Maybourne stood up and smiled again. "Think about our proposal. You can give Sheppard your answer over lunch."

"Just a moment, sir," said John as Maybourne was about to leave. "Could I have a word?"

Maybourne's face tightened as he nodded towards the door. The hall beyond was deserted, but John knew enough to keep his voice down.

"You're sending me with him?"

"You'll be his bodyguard, ostensibly. In addition to making sure he comes to no harm, you're going to ensure that he doesn't step out of line. McKay isn't committed to our objectives; you are. Make sure he doesn't ruin everything."

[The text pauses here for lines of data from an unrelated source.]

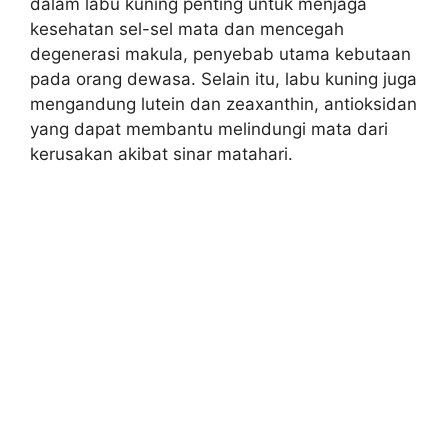
dalam labu kuning penting untuk menjaga
kesehatan sel-sel mata dan mencegah
degenerasi makula, penyebab utama kebutaan
pada orang dewasa. Selain itu, labu kuning juga
mengandung lutein dan zeaxanthin, antioksidan
yang dapat membantu melindungi mata dari
kerusakan akibat sinar matahari.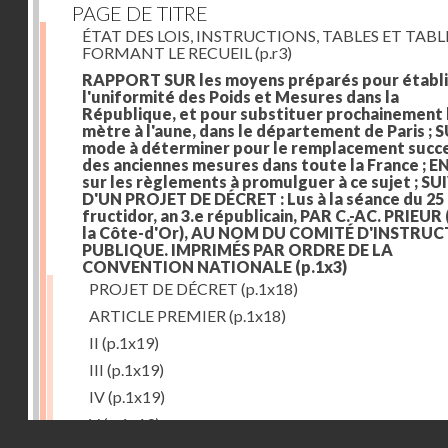
PAGE DE TITRE
ÉTAT DES LOIS, INSTRUCTIONS, TABLES ET TAB
FORMANT LE RECUEIL
(p.r3)
RAPPORT SUR les moyens préparés pour établi
l'uniformité des Poids et Mesures dans la
République, et pour substituer prochainement 
mètre à l'aune, dans le département de Paris ; S
mode à déterminer pour le remplacement succe
des anciennes mesures dans toute la France ; E
sur les règlements à promulguer à ce sujet ; SU
D'UN PROJET DE DÉCRET : Lus à la séance du 25
fructidor, an 3.e républicain, PAR C.-AC. PRIEUR
la Côte-d'Or), AU NOM DU COMITÉ D'INSTRU
PUBLIQUE. IMPRIMÉS PAR ORDRE DE LA
CONVENTION NATIONALE
(p.1x3)
PROJET DE DÉCRET
(p.1x18)
ARTICLE PREMIER
(p.1x18)
II
(p.1x19)
III
(p.1x19)
IV
(p.1x19)
V
(p.1x19)
Droits réservés - CNAM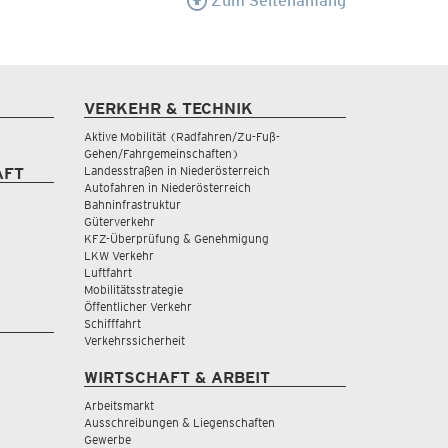
Zum Seitenanfang
VERKEHR & TECHNIK
Aktive Mobilität (Radfahren/Zu-Fuß-
Gehen/Fahrgemeinschaften)
Landesstraßen in Niederösterreich
AFT
Autofahren in Niederösterreich
Bahninfrastruktur
Güterverkehr
KFZ-Überprüfung & Genehmigung
LKW Verkehr
Luftfahrt
Mobilitätsstrategie
Öffentlicher Verkehr
Schifffahrt
Verkehrssicherheit
WIRTSCHAFT & ARBEIT
Arbeitsmarkt
Ausschreibungen & Liegenschaften
Gewerbe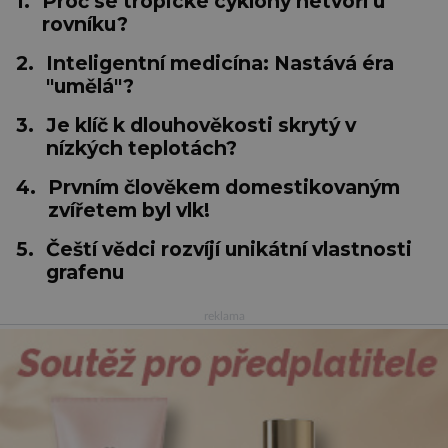
1.
Proč se tropické cyklóny netvoří u
rovníku?
2.
Inteligentní medicína: Nastává éra
"umělá"?
3.
Je klíč k dlouhověkosti skrytý v
nízkých teplotách?
4.
Prvním člověkem domestikovaným
zvířetem byl vlk!
5.
Čeští vědci rozvíjí unikátní vlastnosti
grafenu
reklama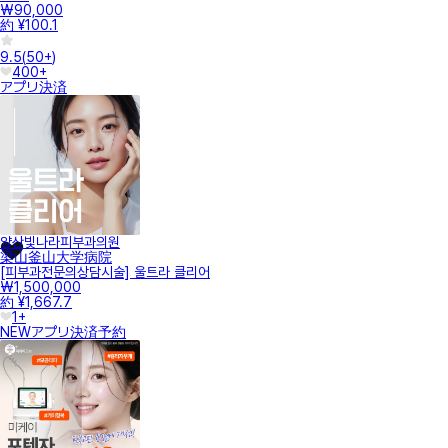
₩90,000
約 ¥100.1
9.5
(
50+
)
400+
アプリ決済
양산빛나라피부과의원
梁山釜山大学病院
[피부과전문의상담시술] 울트라 클리어
₩1,500,000
約 ¥1,667.7
1+
NEW
アプリ決済
予約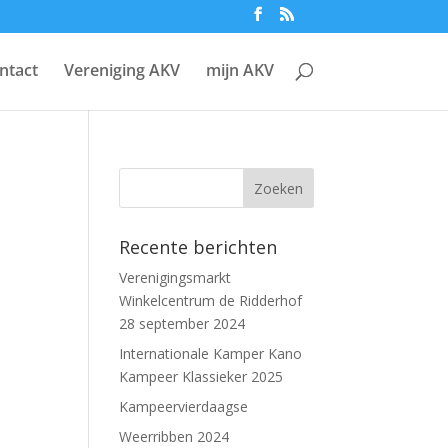
ntact
Vereniging AKV
mijn AKV
Recente berichten
Verenigingsmarkt
Winkelcentrum de Ridderhof
28 september 2024
Internationale Kamper Kano
Kampeer Klassieker 2025
Kampeervierdaagse
Weerribben 2024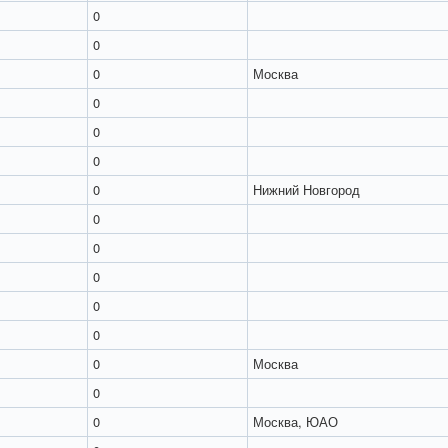
0
0
0
Москва
0
0
0
0
Нижний Новгород
0
0
0
0
0
0
Москва
0
0
Москва, ЮАО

John shook his head in bewilderment. "You said if I got this job done --"

"That I would make sure you got back to active flight status. And I will. But 'this job' means more than just persuading one reluctant scientist to accept our offer. You need to make sure he follows through, all the way."

John was angry -- not just at Maybourne for the bait and switch, but at himself for falling for it. He should have known the man would demand more, more, more. It was taking all his willpower to keep from saying something that could get him in big trouble. Bigger trouble.

Maybourne put on his 'reasonable' voice. "Come on, Lieutenant, surely you didn't think reading a few files and making a quick trip up to New Jersey would be enough to get you off the top brass's shit list? You buzzed a no-fly zone and caused an international diplomatic incident, just for the sake of a bet."

"It wasn't a bet!" John protested. "I mean, there was a bet but I didn't take it. I saw a bogey -- it was hot pursuit." He still didn't know what the thing was that he'd seen, but no one believed him anyway. He wasn't stupid enough to claim it was an alien spaceship even if he was thinking that; he just said he hadn't seen it clearly.

"It was a no-fly zone and you ignored a direct order to return to base. That means a few more months of boot-licking to go before you can even think about getting back in a cockpit again. Do a good job on this mission, and you'll be in the air again soonest. Mess it up, and you can kiss your wings goodbye. Am I being clear, Lieutenant?"

John gulped. "Yes, sir."

Maybourne eyed him sharply. "Can I rely on you, John?"

"Yes, sir." It was the only answer possible.

McKay stuck his head out from the conference room. "Is it time for lunch now?"

"Of course, Dr. McKay," said the colonel smoothly. "Lieutenant Sheppard will take good care of you. Lieutenant." He nodded, waited for John's salute, and headed away down the hall.

"Got your bag?" asked John, and led off in the other direction when he saw McKay was ready. "How do you feel about Mexican? Big meals, hearty fare, no questions asked."

"Right, and lime in the most unexpected dishes."

"Uh... Italian, then?"

"Lemon, in pretty much everything."

John's head was whirling. "Okay, there's an English pub just down the street. Cold wet country, not known for their citrus groves?"

"They're called Limeys for a reason!"

John laughed. "Just avoid the fish and chips, and you'll be safe."

"All right, all right," McKay grumbled. "Whatever, just so long as the service is fast."

"I guess it's a dangerous world for you, McKay."

The wizard glanced across at him. "Call me Rodney."

John felt a smile stretching his face. "Rodney. I'm John."